Most of the news from Microsoft these days surrounds Windows 8 desktop OS which is anticipated to be released to the general public as early as October this year.
In support of the new OS, Microsoft has updated many of its development tools including Visual Studio. This new version of VS allows development of the metro-style apps that make Windows 8 so exciting. One caveat – you need to load Visual Studio on Windows 8 to develop the metro-style apps. The installer identifies the host OS and configures appropriately.
With Windows 8, Microsoft has really embraced the touch-based functionality. This OS was clearly designed for the tablet space and to compete with the iPad.
I loaded the Consumer Preview when it released at the end of February. I used an old Mobile Computing pen tablet, Virtual Box vm and a brand new Samsung Series 7 slate. Clearly the Samsung was the winner, but I was impressed that the pen tablet worked as well as it did. All components were detected and configured. The Virtual Box vm performed very well as would be expected.
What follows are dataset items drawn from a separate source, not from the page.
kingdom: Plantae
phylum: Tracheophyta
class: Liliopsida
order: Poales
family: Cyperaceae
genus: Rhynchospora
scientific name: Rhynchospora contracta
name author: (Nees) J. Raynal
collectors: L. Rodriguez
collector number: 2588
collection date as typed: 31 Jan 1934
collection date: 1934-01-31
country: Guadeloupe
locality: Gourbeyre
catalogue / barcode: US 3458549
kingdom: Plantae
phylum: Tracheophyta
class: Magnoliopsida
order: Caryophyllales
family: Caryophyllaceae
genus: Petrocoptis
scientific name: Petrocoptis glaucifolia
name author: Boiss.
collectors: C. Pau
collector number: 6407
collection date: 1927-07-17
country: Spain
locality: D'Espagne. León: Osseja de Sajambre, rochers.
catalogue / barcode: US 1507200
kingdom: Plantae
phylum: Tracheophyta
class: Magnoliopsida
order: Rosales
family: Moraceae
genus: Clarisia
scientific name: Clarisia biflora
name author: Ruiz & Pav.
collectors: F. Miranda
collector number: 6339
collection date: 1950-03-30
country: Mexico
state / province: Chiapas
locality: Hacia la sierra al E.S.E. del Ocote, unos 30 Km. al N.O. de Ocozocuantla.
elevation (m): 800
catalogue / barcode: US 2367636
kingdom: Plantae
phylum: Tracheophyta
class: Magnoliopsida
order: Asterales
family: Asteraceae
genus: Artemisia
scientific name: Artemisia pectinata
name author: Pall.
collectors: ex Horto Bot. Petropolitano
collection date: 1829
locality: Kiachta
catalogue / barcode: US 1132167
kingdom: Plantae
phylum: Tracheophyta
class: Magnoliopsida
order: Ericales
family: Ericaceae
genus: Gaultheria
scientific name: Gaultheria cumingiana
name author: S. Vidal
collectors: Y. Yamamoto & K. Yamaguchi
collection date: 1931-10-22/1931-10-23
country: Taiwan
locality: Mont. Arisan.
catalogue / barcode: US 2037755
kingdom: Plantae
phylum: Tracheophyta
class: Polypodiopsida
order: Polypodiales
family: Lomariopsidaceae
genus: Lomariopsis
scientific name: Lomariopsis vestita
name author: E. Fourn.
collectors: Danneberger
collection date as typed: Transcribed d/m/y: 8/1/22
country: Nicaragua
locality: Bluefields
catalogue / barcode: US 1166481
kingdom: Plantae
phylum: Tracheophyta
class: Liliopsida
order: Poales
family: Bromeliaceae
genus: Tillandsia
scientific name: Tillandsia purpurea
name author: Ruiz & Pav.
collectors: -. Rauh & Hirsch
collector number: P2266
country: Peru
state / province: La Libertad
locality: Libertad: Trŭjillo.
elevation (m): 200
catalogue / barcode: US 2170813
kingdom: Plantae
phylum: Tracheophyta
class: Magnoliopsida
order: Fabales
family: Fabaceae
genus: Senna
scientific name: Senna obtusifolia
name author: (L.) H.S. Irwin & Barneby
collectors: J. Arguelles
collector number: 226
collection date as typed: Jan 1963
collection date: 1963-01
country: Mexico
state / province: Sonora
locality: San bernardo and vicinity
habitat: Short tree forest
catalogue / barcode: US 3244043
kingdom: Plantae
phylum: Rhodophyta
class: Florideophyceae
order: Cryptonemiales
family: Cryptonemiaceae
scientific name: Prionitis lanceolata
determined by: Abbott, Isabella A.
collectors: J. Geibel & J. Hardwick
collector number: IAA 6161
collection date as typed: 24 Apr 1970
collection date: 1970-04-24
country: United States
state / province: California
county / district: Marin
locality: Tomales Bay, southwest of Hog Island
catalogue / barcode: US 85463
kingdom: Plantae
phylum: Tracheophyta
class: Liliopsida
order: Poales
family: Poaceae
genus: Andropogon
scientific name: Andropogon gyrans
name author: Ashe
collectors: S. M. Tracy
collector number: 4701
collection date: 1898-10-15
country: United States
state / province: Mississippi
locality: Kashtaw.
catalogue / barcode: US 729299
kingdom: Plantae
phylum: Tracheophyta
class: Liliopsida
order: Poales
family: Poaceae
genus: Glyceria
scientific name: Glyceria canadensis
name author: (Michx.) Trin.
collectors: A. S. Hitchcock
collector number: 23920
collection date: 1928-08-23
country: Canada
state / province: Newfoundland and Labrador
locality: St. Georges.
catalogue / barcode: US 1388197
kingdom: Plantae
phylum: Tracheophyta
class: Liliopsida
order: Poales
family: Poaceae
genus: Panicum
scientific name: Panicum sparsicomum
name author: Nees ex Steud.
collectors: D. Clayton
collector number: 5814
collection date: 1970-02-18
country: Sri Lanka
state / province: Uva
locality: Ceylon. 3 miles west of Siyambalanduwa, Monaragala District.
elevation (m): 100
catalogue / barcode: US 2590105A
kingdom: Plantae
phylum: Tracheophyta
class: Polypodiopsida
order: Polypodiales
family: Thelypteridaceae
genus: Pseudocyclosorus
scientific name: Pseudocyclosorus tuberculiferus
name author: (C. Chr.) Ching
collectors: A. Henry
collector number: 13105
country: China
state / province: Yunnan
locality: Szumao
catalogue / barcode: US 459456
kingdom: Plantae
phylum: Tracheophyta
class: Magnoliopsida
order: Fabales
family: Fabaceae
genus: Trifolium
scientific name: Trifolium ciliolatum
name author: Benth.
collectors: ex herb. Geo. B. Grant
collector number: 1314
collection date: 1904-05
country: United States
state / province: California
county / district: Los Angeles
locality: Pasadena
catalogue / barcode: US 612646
At the end of May, Microsoft released the Windows 8 Release Preview. There has clearly been a lot of work under the covers in this latest version. I did an in-place migration and it went very smoothly. The only option was to perform a reload and ‘keep nothing’. As with other Microsoft OS upgrades, the installer moved the previous version to Windows.old folder. I was easily able to retrieve downloads, etc. that had been saved. Initial thoughts are that the latest version is more stable and feels like a finished product. The App Store works well and there are quite a few games, news readers, etc. available. The included Mail app works well connected to Gmail or an Exchange server. Note: annoying feature – the preview of the Mail app does not allow the mail account password to be changed. You must remove the account and re-add. I am sure this will be fixed in the final release.
As mentioned, Microsoft has updated Visual Studio in parallel with Windows 8. This has now been announced as Visual Studio 2012 and will be available in several favors as in the past. This includes Blend for Visual Studio which is an app design tool focused on creating the UI. Visual designers should find this more friendly than working directly in VS.
Windows 8 vs. iOS
To be fair, it is tough to compare all tablet/slate devices to an iPad. I will certainly try…
First off, this release from Microsoft seems to be the first real touch-based desktop OS. While there is a ‘real’ traditional desktop behind the start screen the real magic is in the metro-style start screen. This has been referred to as NUI or natural user interface. It takes about 5 seconds to get used to the swipe-able start screen. The icons are either static or live tiles. The live tiles show app data, for lack of a better word in the tile before the app is opened. For example, new emails will cycle through on the tile. Kinda cool. Windows 8 is also designed to be more ‘connected’. You can choose the option to associate your Microsoft Live account to the OS login. Users of SkyDrive or OneNote, to name a few apps, will find this helpful.
I believe where Windows 8 departs from the typical tablet OS is that it is still a fully functioning desktop OS. By selecting the appropriate tablet, corporate IT departments could offer this as a desktop/laptop replacement. While the original Samsung Series 7 Slate does not have 3/4G, other and future models will. There are USB slots available, front and rear cameras, SD card reader, HDMI output and other useful functions that are not available on the iPad (today). iOS 6 which is scheduled to be released this fall appears to offer a lot of new functionality, but the hardware is still what it is. The Samsung Series 7 is also a bit more expensive. A 64GB Samsung is about $950 and a 64GB iPad 3 is $849.
Bottom line thoughts: for the mobile user that carries a laptop and an iOS device today, a Windows 8 tablet could be a suitable replacement.
Monday (6/18/2012) Microsoft announced that the company will be releasing an in-house developed tablet designed for Windows 8. With this move, MS is officially targeting the iPad market.
I have been using the Samsung Slate 7 with the general release on Windows 8 since it was released in October. I have MS Office 2013 installed as well. The application performance is very good. I am working to get my hands on tablet hardware designed specifically for Windows 8. I still would not rush out and load it on standard desktop (non-touch screen) hardware. It has been very interesting to be part of a team that is working to develop a mobile touch app.